▸ To do: Each record below should be output verbatim, without pictures.

▸ Data for this task:
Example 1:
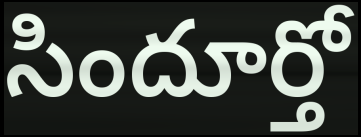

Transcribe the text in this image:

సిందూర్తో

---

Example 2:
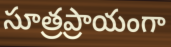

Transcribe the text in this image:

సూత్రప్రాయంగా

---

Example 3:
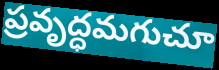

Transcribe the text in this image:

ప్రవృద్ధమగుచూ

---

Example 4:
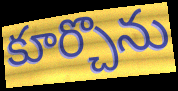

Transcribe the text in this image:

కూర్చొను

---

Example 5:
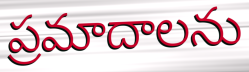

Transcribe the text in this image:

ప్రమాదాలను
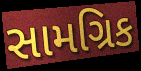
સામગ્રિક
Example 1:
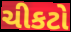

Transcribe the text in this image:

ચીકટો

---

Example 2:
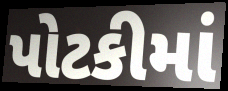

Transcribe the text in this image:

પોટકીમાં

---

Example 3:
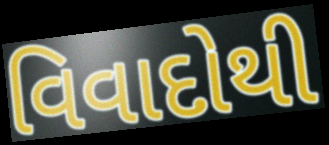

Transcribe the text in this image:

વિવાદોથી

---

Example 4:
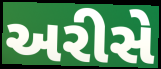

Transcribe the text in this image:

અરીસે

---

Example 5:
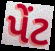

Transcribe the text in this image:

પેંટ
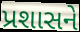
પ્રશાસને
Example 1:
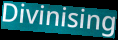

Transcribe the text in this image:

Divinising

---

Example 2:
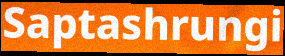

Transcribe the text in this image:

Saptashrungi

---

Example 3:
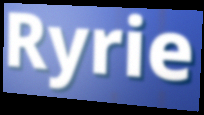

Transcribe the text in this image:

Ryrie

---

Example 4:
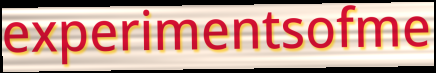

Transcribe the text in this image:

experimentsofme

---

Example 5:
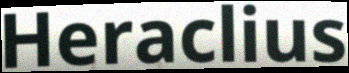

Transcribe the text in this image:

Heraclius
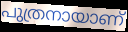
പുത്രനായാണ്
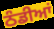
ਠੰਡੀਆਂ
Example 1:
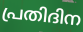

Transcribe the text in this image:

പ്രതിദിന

▸ Response to the exercise:
Example 1:

Transcribe the text in this image:

సిందూర్తో

---

Example 2:

Transcribe the text in this image:

సూత్రప్రాయంగా

---

Example 3:

Transcribe the text in this image:

ప్రవృద్ధమగుచూ

---

Example 4:

Transcribe the text in this image:

కూర్చొను

---

Example 5:

Transcribe the text in this image:

ప్రమాదాలను
સામગ્રિક
Example 1:

Transcribe the text in this image:

ચીકટો

---

Example 2:

Transcribe the text in this image:

પોટકીમાં

---

Example 3:

Transcribe the text in this image:

વિવાદોથી

---

Example 4:

Transcribe the text in this image:

અરીસે

---

Example 5:

Transcribe the text in this image:

પેંટ
પ્રશાસને
Example 1:

Transcribe the text in this image:

Divinising

---

Example 2:

Transcribe the text in this image:

Saptashrungi

---

Example 3:

Transcribe the text in this image:

Ryrie

---

Example 4:

Transcribe the text in this image:

experimentsofme

---

Example 5:

Transcribe the text in this image:

Heraclius
പുത്രനായാണ്
ਠੰਡੀਆਂ
Example 1:

Transcribe the text in this image:

പ്രതിദിന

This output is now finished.